Seemingly over the top efforts for recredentialing of radiologists may have an adverse impact on a facility’s retention and recruitment.
I have written before about the peculiarities of credentialing. All of us who have gone through the process understand the rationale behind it. You can’t just accept “Trust me, I’m a doctor and have no skeletons in my closet” as a basis to take someone into your health-care ranks. Due diligence is, well, due.
However, the more one experiences it, the more one is likely to notice an imbalance between resources invested in credentialing versus what is gained from that time and trouble. An alien seeing us do this stuff might come away with the impression that we consider filing cabinets to be our gods, entities that must be satisfied by endless feedings of paper covered by petty little details that nobody will ever need to consult.
Having worked in a few different places, I have seen that credentialing is one of the first indicators as to whether I chose well in taking a job. Some places make it an effortless breeze, confirming that I joined an efficient, well-oiled machine that prioritizes not hassling me. Others make it seem like they are trying to punish me for having come on board, making every tidbit of information they “need” into a dental extraction.
The place where I am now was a good example of the former. They gathered the usual deets from me, and almost never asked for anything again. Anytime they plugged me into a facility for which I would be reading, they shared whatever files they needed to with that facility’s credentialing people on my behalf. I would get documents to review and digitally sign once in a while, but that was it.
A sudden, jarring change came this year when a subset of my facilities started demanding everything from scratch. It didn’t take too long for me to start asking questions: Don’t you already have all of this on file from when I re-credentialed last year? If not, why aren’t you reaching out to my telerad company’s HQ? I don’t have any of this stuff at my fingertips, and it will take a lot longer for me to dredge it all up again. Isn’t my time worth more to you if I spend it reading scans?
Their attitude was, shall we say, less than apologetic, let alone accommodating. You must comply, and we’re not going to do anything to make this easier on you. They didn’t call me a peasant, although that wouldn’t have been a complete surprise in light of their tone.
Finally, when their umpteenth demand regarded a job I had held in summers between semesters of undergraduate college — something nobody else had ever asked about — I reached out to the other rads in the group. Is it just me, or is this year’s recredentialing wildly, obnoxiously different?
The response: Yes, the facilities in question have contracted with a new outside agency for this recredentialing. Physicians “throughout the system” have been complaining.
I have had similar feelings in other circumstances, especially when trying to make my way in the bureaucratic mess of our health-care system, but rarely so strongly. Who exactly is this credentialing firm working for?
The common sense answer would seem to be the hospitals that hired the firm and are paying it. By one step removed, that would also mean the physicians working for the hospitals. These facilities don’t just conjure dollars out of thin air to pay the firm. Ultimately, the docs keeping these places running are keeping revenue streams flowing, including the firm’s fees.
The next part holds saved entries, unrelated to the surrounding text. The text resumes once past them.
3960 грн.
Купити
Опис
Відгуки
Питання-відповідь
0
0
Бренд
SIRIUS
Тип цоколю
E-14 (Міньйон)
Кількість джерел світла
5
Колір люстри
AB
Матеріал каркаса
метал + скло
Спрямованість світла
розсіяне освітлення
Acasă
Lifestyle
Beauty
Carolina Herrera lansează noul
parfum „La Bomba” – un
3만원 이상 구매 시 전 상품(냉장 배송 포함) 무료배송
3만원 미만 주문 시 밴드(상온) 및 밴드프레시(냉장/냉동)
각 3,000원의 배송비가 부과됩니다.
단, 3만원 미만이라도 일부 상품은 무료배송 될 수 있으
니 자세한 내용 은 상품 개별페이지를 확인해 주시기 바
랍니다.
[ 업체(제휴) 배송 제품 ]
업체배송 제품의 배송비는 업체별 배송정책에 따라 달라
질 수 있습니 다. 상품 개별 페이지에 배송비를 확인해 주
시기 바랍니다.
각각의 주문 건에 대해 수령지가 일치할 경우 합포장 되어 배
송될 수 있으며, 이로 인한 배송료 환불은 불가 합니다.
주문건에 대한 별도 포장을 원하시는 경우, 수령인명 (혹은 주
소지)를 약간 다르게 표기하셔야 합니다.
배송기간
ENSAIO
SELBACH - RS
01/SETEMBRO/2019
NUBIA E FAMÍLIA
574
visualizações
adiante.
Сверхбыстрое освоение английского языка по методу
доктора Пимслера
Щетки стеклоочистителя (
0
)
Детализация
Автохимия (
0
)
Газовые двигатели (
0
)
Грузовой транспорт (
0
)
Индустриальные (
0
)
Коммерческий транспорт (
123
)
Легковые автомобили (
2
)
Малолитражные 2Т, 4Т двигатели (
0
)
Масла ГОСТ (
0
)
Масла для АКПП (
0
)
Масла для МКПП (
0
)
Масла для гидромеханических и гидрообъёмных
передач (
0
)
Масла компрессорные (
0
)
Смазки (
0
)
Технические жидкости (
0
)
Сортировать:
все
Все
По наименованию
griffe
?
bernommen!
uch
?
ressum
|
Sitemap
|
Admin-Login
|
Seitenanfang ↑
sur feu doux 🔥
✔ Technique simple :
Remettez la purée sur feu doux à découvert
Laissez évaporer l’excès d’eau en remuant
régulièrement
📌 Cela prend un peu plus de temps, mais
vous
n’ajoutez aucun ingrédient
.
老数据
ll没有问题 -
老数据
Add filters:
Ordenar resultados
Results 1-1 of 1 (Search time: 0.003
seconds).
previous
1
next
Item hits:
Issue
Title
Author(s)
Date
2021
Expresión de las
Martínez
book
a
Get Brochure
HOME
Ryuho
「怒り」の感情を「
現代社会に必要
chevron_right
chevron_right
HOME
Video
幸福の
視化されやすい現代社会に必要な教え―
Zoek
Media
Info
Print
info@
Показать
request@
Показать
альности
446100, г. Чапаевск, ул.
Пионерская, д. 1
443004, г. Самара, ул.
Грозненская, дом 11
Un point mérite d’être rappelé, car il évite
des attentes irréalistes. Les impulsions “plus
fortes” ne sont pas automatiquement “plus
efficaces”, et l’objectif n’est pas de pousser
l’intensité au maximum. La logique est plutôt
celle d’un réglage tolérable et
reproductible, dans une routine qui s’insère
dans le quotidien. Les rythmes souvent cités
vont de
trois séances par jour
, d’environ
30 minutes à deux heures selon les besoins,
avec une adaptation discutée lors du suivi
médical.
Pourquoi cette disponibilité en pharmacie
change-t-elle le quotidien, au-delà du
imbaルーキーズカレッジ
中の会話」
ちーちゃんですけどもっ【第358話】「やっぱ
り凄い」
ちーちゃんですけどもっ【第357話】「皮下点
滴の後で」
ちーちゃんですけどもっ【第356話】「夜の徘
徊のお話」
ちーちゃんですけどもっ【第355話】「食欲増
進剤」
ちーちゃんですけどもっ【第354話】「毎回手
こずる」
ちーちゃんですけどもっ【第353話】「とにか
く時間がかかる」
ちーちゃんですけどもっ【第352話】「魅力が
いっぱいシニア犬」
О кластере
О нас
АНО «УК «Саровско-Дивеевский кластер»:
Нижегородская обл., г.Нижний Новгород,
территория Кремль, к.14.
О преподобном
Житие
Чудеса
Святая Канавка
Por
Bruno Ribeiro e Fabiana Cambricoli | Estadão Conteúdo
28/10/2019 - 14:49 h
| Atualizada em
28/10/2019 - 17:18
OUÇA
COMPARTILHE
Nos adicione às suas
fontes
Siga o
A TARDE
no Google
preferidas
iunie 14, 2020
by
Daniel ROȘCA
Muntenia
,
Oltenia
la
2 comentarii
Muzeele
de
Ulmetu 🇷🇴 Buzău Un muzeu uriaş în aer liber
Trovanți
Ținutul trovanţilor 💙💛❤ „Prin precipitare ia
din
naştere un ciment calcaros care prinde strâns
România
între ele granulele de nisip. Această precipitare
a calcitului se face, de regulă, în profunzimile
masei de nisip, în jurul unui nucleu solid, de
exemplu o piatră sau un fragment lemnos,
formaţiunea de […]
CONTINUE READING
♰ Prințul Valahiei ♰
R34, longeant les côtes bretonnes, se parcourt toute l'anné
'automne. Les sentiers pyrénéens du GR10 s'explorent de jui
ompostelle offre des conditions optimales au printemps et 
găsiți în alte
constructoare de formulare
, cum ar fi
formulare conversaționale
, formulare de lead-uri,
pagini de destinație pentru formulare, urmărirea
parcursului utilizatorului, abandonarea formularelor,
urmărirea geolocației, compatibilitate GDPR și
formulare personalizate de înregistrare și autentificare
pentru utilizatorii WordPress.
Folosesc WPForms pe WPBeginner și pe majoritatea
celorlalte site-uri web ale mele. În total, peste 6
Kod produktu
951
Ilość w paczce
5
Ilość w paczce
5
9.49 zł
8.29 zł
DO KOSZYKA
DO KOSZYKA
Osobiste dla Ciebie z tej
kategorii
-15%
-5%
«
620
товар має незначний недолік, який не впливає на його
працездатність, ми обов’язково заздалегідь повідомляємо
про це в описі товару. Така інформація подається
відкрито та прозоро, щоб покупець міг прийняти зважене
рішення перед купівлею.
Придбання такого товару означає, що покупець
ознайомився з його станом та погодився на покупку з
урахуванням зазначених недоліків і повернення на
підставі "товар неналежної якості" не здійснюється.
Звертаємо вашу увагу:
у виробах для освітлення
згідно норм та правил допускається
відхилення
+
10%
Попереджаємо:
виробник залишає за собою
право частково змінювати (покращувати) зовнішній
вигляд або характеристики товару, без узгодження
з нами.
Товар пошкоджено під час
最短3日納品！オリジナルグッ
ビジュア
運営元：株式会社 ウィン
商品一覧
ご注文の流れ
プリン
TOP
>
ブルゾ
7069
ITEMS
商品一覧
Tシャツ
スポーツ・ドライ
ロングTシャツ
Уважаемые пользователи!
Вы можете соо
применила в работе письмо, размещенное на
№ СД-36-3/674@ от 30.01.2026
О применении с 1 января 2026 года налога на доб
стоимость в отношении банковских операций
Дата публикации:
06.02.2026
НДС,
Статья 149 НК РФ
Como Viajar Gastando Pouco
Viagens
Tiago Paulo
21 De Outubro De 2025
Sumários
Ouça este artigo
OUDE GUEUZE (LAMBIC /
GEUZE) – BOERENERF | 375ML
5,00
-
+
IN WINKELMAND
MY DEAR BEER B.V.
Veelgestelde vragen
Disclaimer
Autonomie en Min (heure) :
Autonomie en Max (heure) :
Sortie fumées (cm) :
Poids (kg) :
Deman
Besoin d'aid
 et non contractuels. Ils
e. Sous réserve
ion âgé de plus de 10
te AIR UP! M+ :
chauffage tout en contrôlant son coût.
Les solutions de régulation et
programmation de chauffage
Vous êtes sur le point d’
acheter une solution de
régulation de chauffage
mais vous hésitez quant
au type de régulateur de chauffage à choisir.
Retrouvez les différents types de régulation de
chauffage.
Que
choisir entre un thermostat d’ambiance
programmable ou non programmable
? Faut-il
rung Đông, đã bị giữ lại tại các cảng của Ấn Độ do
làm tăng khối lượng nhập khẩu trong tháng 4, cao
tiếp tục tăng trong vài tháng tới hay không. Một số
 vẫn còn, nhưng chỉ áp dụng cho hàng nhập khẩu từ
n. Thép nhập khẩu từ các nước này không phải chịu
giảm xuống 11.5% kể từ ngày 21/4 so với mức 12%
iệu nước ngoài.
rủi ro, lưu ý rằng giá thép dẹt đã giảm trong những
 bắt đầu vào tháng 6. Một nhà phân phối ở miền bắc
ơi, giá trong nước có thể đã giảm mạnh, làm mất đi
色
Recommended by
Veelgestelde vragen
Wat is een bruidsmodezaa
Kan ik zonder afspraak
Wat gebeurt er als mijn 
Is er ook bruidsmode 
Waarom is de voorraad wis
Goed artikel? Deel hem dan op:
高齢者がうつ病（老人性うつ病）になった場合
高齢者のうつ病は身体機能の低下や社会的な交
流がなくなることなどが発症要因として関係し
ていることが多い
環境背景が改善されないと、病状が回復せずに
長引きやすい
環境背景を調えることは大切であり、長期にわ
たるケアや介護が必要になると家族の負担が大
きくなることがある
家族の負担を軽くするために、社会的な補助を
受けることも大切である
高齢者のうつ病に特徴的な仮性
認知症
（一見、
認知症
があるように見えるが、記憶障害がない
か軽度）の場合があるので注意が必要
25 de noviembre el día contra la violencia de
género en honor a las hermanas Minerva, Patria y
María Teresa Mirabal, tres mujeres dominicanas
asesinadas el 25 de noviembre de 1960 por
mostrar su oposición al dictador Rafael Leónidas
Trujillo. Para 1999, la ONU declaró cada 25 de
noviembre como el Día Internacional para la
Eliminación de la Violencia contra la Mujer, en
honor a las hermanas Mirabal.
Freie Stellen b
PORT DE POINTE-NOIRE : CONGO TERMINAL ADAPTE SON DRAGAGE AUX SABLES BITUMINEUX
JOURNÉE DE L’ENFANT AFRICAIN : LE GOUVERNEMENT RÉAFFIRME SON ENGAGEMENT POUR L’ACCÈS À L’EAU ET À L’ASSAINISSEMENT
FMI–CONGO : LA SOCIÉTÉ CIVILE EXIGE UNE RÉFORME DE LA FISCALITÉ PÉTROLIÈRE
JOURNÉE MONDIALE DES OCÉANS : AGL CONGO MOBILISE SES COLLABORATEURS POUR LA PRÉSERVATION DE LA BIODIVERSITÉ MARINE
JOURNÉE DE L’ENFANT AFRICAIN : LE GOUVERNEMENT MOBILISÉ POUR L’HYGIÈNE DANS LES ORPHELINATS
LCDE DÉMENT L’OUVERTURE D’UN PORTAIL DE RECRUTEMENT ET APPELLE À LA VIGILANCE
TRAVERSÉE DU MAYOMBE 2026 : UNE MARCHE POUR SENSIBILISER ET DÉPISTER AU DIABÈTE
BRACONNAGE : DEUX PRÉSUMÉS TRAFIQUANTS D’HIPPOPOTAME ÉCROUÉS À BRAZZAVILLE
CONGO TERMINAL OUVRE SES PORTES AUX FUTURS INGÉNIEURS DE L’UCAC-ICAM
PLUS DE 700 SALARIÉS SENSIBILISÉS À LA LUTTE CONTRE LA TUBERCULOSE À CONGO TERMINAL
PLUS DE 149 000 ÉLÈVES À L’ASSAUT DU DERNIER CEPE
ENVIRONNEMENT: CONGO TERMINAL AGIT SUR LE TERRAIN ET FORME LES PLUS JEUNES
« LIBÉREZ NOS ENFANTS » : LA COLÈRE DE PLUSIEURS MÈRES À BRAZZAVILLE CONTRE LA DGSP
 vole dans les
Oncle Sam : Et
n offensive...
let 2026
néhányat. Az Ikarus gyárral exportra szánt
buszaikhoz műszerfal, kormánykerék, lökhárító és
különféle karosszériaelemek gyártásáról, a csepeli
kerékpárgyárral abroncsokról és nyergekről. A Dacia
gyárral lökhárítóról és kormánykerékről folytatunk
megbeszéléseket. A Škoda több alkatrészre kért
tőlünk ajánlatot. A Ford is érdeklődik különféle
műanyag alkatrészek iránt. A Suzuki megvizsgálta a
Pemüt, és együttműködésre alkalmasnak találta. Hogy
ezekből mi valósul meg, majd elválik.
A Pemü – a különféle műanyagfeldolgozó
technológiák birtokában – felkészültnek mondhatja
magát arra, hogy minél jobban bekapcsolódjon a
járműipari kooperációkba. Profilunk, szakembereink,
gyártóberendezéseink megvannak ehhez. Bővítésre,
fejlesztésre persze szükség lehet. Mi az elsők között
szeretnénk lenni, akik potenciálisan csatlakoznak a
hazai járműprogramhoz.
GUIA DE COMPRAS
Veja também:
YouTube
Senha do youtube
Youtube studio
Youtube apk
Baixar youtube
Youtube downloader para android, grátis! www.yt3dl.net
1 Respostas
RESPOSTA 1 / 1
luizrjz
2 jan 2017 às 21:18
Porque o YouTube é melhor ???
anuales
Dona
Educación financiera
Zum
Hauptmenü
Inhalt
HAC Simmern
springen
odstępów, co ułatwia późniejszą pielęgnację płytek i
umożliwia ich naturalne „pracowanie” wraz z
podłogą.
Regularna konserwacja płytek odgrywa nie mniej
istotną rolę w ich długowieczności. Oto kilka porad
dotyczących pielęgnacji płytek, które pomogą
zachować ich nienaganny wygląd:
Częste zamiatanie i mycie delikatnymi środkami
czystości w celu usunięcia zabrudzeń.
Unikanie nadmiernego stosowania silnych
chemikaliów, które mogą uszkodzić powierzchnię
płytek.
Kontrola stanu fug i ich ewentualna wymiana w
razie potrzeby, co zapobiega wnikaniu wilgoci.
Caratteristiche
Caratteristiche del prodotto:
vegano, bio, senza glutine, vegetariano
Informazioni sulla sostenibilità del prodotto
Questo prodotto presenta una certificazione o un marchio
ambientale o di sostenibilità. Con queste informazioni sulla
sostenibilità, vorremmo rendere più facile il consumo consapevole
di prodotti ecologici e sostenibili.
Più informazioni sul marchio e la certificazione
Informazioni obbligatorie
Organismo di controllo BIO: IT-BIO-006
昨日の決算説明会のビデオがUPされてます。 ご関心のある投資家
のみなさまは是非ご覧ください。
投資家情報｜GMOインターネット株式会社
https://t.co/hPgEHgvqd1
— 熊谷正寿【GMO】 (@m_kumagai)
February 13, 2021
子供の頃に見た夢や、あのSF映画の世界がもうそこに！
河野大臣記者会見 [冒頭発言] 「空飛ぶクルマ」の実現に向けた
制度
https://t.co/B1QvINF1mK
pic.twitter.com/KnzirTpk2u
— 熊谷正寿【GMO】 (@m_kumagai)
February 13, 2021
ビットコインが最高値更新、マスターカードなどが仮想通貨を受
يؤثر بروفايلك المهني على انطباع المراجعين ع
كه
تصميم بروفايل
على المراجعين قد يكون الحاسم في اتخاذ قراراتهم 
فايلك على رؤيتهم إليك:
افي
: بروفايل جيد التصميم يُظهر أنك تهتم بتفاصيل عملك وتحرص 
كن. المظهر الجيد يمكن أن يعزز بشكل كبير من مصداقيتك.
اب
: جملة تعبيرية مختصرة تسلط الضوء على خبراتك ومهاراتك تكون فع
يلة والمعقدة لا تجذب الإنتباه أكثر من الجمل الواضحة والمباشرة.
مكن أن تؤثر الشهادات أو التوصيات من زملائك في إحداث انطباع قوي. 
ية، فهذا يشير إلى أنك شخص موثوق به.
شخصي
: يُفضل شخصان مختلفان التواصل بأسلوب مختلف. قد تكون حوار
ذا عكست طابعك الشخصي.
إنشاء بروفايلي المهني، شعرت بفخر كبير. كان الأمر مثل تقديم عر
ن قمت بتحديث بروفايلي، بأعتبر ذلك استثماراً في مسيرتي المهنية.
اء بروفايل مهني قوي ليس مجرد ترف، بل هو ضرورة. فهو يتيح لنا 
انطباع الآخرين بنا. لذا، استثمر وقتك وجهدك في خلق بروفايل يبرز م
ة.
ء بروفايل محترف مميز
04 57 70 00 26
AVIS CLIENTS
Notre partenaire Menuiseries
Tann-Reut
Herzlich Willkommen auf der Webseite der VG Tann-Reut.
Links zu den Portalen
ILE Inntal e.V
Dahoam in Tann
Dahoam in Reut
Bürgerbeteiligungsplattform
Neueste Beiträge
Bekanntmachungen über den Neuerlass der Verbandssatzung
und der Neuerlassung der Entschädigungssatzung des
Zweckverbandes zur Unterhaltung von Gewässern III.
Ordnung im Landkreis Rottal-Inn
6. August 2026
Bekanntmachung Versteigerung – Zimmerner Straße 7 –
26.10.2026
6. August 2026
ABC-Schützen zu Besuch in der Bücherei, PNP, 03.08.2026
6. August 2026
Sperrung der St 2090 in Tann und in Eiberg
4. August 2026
However, the way things tumble, the firm is doing the opposite. It is working against the docs. By extension, the hospital that wants to keep docs in good standing to keep doing their work. At the very least, it is wasting the docs’ time and energy. Draining their morale doesn’t do the hospitals and patients any good. Combined with other dissatisfactions, it might just be enough to push some staff over the line of “That’s it. I’m getting out of this dump.”
I have written in the past about the concept of “malicious compliance.” You have surely encountered it at some point: Someone intentionally follows rules to the point of harming or at least vexing coworkers and customers. It is a relatively safe way of acting out, because if anyone calls you on it, you are technically just doing what you were supposed to do.
In an outfit like this credentialing firm, if just one or two disgruntled employees maliciously comply with the rules — maybe they decided that doctors need to be taken down a few pegs for instance — it wouldn’t be all that big a deal. Complaints would come in and some managerial type would notice that all the complaints seem to involve the malicious paper pushers (whose credentialing files never seem to be satisfied). The manager would then either straighten the grumps out or fire them.
On the other hand, when complaints are across the board and they result in no corrective action, the rot is closer to the root of the tree. It is time for whoever at the hospital decided to hire this particular firm to un-hire it or at least threaten to do so. Someone in the firm might then make the necessary heads roll.
It is a good habit to periodically think about “who’s being served” by any aspect of one’s operations. Asking the question can reveal all sorts of inefficiencies and self-defeating elements. Anybody who tries squelching such questions is a prime candidate for scrutiny, probably far more in need of explaining him or herself than a bunch of docs who just want to keep on doing the good work they have been producing for years.